|

KNPI Malut Komitmen Kawal Pilkada 2018


TERNATE, BRN - Menidaklanjuti manifestasi politik yang digaungkan pada 28 Oktober tahun lalu, Dewan Pimpinan Daerah (DPD) Komite Nasional Pemuda Indonesia  (KNPI) Maluku Utara berkomitmen untuk mengawal pesta demokrasi yang dihelat pada tanggal 27 Juni 2018.

Ketua KNPI Malut, Thamrin Ali Ibrahim mengatakan, pengawalan pilkada adalah sebuah inisiatif partisipasi public untuk menciptakan pilkada bersih, terbuka, transparan, dan akuntabel. Untuk itu, KNPI Malut lebih berkomitmen mengawal pesta demokrasi tahun ini. “KNPI tetap mengawal jalannya pilkada yang damai,” ungkap Thamrinsaat memberikan pengantar diskusi yang bertajuk pilkada dan transisi kepimimpinan di Borneo Caffe, Minggu (4/3/2018).

Menurutnya, KNPI Malut akan mengambil peran aktif dalam mengawal pilkada 2018 sebagai wadah yang menghimpun anak muda dalam membangun pendidikan politik melalui forum transfer pengetahuan. “Kami akan membantu KPU dan Bawaslu Malut dalam mempersiapkan masyarakat untuk mengahadapi pesta demokrasi pada 27 Juni nanti,” urai pria yang biasa di sapa Tham para kalangan aktivis.

Tham menambahkan, KNPI sebagai bagian dari gerakan kaum muda di Maluku Utara, dan sudah menyiapkan jadwal corner discussion yang direncanakan akan menghadirkan narasumber berkompeten untuk membicarakan arah pembangunan Malut untuk lima tahun akan datang.

“Hal ini tentunya KNPI Malut memberikan masukan dan rekomendasi kepada pemerintah Maluku Utara dan penyelenggara KPU serta Bawaslu Malut untuk lebih berikhtiar dalam pelaksanaan Pilgub 2018,” ujarnya.

Sementara itu, Ketua Bidang Politik DPD KNPI Malut, Ruslan Kubais yang juga penanggjungjawab corner discussion itu menyebutkan, Corner Discussion merupakan pemantik  episode 1 dari total 12 episode yang disiapkan. Untuk episode 1 ini KNPI menghadirkan Plt. Gubernur Maluku Utara, Kapolda Malut, Ketua KPU Malut, Komisioner Bawaslu Devisi hukum serta para akademisi.

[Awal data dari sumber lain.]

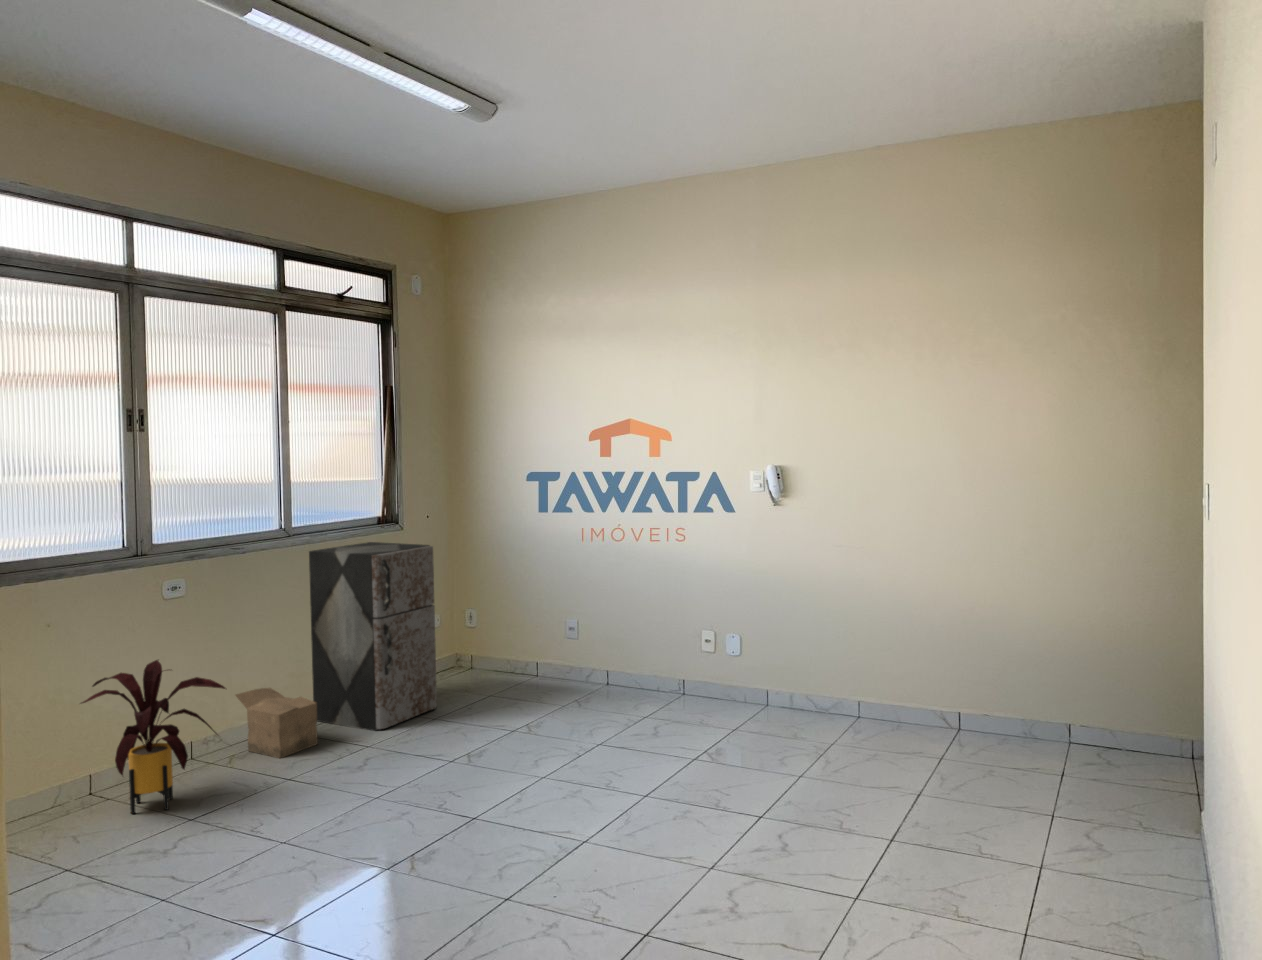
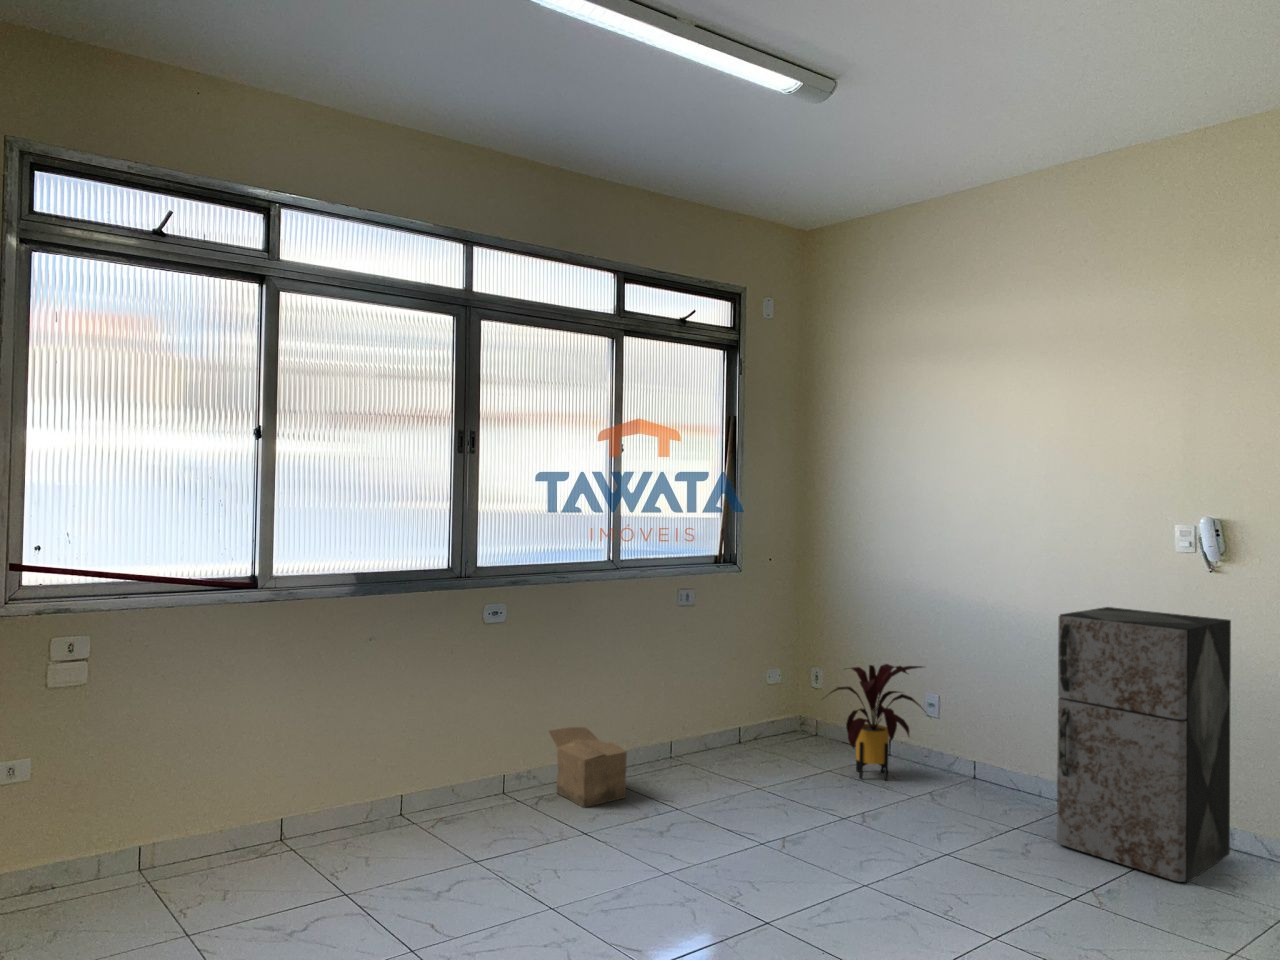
storage cabinet: present [309,542,437,731] -> present [1057,607,1231,883]
house plant: present [82,660,225,814] -> present [830,664,926,781]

“Yang hadir nanti itu ada Pak Natsir Taib, Achmad Juri, Syahrani Somadayo, Aslan Hasan dari devisi hukum Bawaslu, dan dua perwakilan akademisi yakni Muhtar Adam dan Abdul Kadir Bubu serta OKP lainnya,” jelasnya.

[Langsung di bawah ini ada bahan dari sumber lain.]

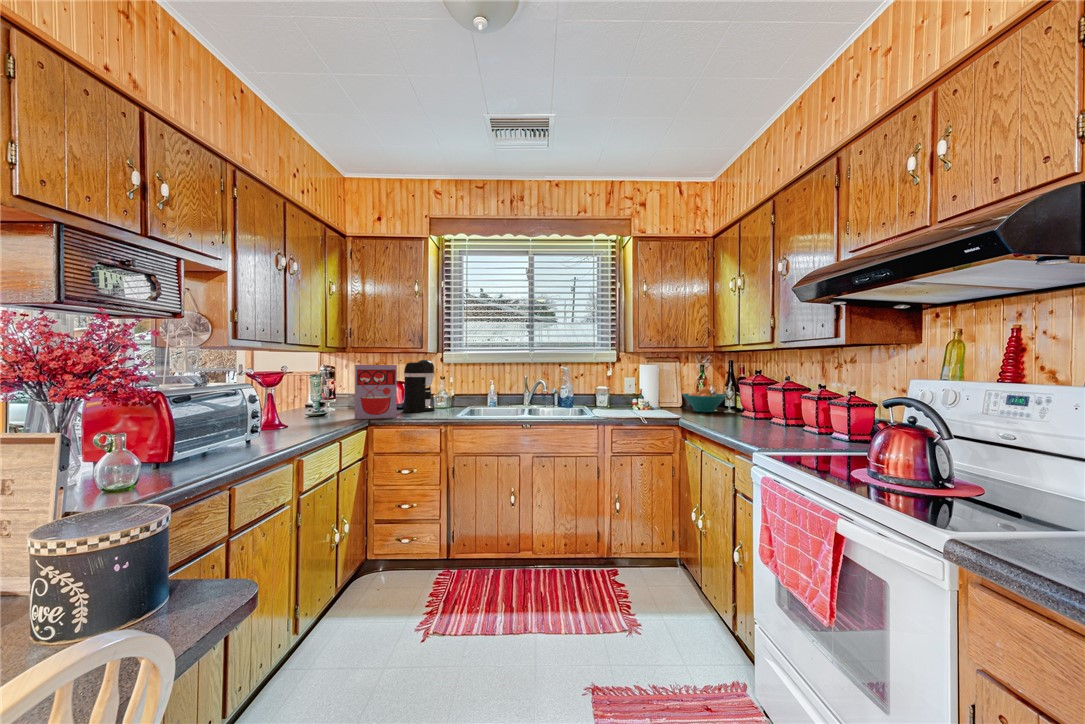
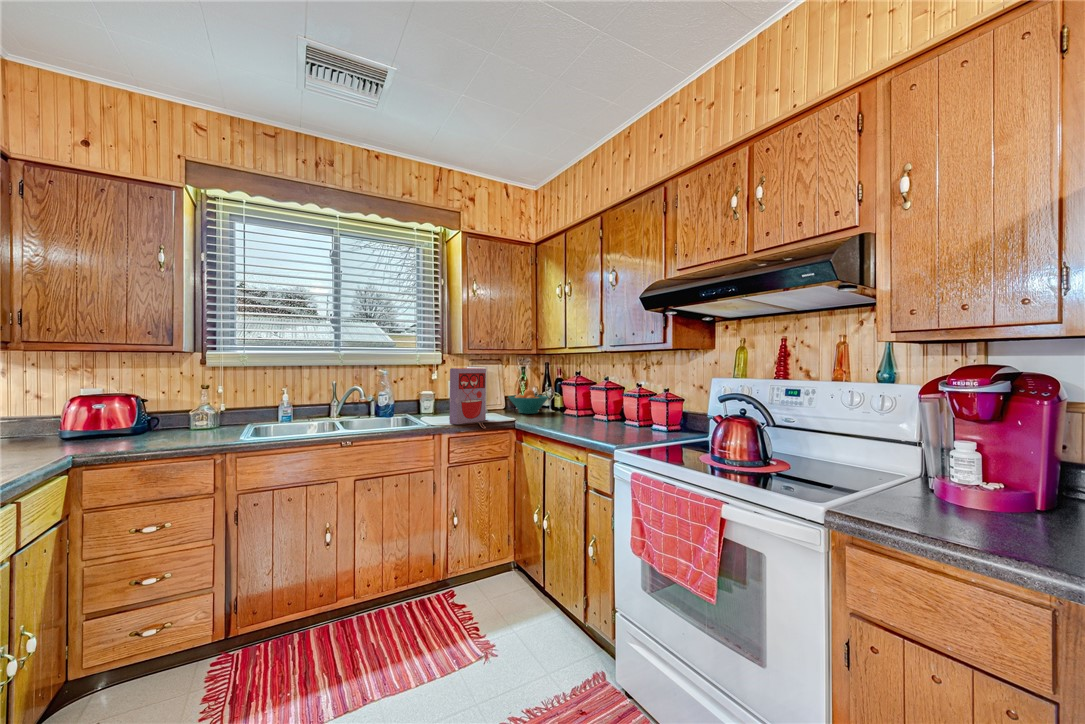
coffee maker: present [403,360,435,412] -> none [140,361,196,437]
cereal box: present [355,365,397,419] -> present [449,368,486,424]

Kata dia, untuk corner discussion episode 2 nanti, KNPI Malut akan mengundang empat pasangan calon gubernur dan wakil gubernur Malut  untuk berdiskusi bersama anak-anak muda Malut. “Diskusi ini dengan tajuk coffee  break dengan tema Quo Vadis Maluku Utara,” pungkasnya. (tim BRN).